[Data excerpts]
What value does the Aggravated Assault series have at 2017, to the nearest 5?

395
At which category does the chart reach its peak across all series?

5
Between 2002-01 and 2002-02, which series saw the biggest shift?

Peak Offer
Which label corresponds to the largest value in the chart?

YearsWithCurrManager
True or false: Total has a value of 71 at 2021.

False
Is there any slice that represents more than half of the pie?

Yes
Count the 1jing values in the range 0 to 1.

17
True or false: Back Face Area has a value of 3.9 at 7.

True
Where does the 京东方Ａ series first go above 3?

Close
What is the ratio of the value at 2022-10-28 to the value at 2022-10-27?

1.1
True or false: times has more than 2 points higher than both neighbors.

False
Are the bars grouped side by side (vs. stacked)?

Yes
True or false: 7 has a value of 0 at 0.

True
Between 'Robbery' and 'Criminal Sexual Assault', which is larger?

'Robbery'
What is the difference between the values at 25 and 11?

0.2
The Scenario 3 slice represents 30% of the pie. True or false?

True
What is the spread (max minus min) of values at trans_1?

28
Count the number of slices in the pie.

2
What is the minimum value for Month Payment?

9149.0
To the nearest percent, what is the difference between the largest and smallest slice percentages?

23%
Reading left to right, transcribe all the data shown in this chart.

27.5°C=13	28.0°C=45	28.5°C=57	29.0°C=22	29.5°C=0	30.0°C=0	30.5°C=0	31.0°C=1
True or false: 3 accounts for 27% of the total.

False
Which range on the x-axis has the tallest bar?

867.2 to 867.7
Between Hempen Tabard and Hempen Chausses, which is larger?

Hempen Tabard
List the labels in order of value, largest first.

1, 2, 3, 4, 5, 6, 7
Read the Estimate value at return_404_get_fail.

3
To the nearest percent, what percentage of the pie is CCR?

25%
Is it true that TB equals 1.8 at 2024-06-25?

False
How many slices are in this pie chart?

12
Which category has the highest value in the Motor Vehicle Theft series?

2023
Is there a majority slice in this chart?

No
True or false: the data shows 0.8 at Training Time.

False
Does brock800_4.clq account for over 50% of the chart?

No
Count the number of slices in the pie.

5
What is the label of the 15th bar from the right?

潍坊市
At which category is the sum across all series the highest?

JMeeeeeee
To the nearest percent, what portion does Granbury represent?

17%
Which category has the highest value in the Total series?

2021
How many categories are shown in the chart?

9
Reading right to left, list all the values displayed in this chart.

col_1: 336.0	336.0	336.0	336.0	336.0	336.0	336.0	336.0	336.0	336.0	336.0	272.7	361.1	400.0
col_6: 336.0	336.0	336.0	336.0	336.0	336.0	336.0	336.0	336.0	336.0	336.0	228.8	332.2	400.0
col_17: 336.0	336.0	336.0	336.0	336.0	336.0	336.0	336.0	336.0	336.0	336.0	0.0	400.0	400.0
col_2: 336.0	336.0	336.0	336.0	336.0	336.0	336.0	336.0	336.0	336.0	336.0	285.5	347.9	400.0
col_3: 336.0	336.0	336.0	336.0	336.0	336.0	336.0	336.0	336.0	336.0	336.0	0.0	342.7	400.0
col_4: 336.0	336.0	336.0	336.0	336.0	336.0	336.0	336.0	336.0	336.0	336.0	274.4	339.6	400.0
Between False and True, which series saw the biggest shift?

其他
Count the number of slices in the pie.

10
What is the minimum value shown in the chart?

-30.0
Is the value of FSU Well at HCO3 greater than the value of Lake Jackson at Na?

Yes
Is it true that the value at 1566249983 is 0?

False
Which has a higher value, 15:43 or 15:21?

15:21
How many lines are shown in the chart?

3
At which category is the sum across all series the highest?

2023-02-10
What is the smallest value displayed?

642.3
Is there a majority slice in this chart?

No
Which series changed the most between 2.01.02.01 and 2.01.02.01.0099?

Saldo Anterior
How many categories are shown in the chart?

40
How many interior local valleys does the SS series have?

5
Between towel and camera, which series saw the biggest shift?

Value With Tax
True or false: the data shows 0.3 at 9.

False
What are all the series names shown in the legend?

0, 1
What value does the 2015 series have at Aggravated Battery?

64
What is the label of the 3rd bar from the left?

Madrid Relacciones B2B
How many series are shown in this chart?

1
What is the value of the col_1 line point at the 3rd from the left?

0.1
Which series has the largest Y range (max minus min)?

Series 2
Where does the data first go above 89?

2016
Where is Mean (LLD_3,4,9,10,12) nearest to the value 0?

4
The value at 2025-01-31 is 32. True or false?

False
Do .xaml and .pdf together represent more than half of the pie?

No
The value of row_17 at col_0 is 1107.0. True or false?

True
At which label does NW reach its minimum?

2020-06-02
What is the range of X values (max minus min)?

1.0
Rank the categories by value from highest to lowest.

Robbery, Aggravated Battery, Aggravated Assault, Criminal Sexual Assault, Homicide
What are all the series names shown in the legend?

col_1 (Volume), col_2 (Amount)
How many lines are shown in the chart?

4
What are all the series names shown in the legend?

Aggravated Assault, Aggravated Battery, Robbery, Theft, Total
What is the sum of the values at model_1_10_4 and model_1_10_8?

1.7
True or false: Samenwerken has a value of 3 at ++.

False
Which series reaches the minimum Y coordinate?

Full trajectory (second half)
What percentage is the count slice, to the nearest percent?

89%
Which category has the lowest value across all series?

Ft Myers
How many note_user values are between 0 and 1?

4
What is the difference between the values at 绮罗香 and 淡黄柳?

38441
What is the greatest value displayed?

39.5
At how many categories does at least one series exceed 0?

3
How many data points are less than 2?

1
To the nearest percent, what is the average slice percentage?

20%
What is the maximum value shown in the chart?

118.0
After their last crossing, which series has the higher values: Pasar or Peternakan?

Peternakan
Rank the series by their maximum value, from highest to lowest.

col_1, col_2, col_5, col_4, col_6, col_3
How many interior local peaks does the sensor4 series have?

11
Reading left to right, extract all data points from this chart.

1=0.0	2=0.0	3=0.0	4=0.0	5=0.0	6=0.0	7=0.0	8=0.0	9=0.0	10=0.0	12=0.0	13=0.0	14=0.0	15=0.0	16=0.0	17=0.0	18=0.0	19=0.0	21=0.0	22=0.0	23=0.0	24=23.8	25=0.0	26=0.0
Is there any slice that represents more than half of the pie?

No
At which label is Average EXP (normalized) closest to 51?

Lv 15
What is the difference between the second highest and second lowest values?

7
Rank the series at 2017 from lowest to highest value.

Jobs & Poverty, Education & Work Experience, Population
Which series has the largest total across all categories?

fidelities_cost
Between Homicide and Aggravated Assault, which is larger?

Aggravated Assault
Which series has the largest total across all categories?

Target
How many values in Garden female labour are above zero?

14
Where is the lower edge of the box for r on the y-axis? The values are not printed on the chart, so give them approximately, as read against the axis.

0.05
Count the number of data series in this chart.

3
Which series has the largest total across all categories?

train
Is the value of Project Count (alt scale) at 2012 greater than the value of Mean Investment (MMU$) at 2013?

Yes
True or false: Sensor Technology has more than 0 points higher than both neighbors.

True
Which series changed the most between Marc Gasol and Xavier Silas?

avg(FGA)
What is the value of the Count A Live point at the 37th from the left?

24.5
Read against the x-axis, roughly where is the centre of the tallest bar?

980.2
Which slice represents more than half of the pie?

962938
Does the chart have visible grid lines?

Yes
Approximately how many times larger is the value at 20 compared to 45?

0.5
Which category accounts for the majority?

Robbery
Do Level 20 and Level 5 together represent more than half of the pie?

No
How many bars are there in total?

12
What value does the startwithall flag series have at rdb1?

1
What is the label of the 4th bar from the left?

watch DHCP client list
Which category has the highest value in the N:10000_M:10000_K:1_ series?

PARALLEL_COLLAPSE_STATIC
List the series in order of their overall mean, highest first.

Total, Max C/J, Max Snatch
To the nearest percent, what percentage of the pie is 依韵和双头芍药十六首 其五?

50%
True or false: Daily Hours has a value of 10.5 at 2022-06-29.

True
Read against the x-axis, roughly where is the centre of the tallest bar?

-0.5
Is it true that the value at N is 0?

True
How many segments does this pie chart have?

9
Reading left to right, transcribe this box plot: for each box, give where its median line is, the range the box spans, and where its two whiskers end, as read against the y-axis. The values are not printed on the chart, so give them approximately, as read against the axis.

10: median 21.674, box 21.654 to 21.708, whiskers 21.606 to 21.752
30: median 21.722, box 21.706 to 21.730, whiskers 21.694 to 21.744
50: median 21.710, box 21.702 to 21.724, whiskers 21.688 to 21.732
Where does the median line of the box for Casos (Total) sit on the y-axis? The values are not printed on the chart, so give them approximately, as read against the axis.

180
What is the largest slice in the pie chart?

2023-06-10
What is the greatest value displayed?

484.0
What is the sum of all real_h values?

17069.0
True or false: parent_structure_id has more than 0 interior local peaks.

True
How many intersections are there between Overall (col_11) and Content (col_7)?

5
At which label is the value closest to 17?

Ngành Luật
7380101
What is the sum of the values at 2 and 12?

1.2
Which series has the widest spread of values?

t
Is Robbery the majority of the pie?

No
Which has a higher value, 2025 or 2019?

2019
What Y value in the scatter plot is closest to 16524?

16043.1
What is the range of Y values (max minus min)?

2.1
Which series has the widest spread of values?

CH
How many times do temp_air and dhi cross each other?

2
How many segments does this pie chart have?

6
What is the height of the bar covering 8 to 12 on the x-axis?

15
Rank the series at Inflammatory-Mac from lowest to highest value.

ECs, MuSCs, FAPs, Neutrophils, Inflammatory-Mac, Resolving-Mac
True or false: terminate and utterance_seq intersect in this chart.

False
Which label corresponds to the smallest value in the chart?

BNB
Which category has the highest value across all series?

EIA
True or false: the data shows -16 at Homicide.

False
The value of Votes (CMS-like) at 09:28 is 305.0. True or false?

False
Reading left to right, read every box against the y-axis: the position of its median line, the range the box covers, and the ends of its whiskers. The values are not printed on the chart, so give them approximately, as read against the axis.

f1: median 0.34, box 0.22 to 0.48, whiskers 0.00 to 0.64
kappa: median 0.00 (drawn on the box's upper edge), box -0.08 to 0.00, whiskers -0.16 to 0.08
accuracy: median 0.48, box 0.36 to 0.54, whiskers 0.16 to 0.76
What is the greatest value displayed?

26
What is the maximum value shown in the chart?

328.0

What this task involves.
Copy out, word for word, the part of the items that begins with the line containing "Jobs & Poverty, Education" and ends with the line containing "How many bars are there in total?", with both of those lines included.

Reply.
Jobs & Poverty, Education & Work Experience, Population
Which series has the largest total across all categories?

fidelities_cost
Between Homicide and Aggravated Assault, which is larger?

Aggravated Assault
Which series has the largest total across all categories?

Target
How many values in Garden female labour are above zero?

14
Where is the lower edge of the box for r on the y-axis? The values are not printed on the chart, so give them approximately, as read against the axis.

0.05
Count the number of data series in this chart.

3
Which series has the largest total across all categories?

train
Is the value of Project Count (alt scale) at 2012 greater than the value of Mean Investment (MMU$) at 2013?

Yes
True or false: Sensor Technology has more than 0 points higher than both neighbors.

True
Which series changed the most between Marc Gasol and Xavier Silas?

avg(FGA)
What is the value of the Count A Live point at the 37th from the left?

24.5
Read against the x-axis, roughly where is the centre of the tallest bar?

980.2
Which slice represents more than half of the pie?

962938
Does the chart have visible grid lines?

Yes
Approximately how many times larger is the value at 20 compared to 45?

0.5
Which category accounts for the majority?

Robbery
Do Level 20 and Level 5 together represent more than half of the pie?

No
How many bars are there in total?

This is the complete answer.